**The data**
↓

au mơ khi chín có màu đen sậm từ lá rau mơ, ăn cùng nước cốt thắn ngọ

↑
↓

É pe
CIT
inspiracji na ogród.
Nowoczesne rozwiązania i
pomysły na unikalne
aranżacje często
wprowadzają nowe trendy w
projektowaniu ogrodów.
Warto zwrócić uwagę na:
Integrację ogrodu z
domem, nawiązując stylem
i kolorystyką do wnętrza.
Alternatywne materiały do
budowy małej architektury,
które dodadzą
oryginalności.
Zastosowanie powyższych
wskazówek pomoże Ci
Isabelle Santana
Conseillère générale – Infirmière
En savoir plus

↑

**Prompt**
Identify each line in the records above that contains the word "chín", and copy those lines.

**Expected answer**
au mơ khi chín có màu đen sậm từ lá rau mơ, ăn cùng nước cốt thắn ngọ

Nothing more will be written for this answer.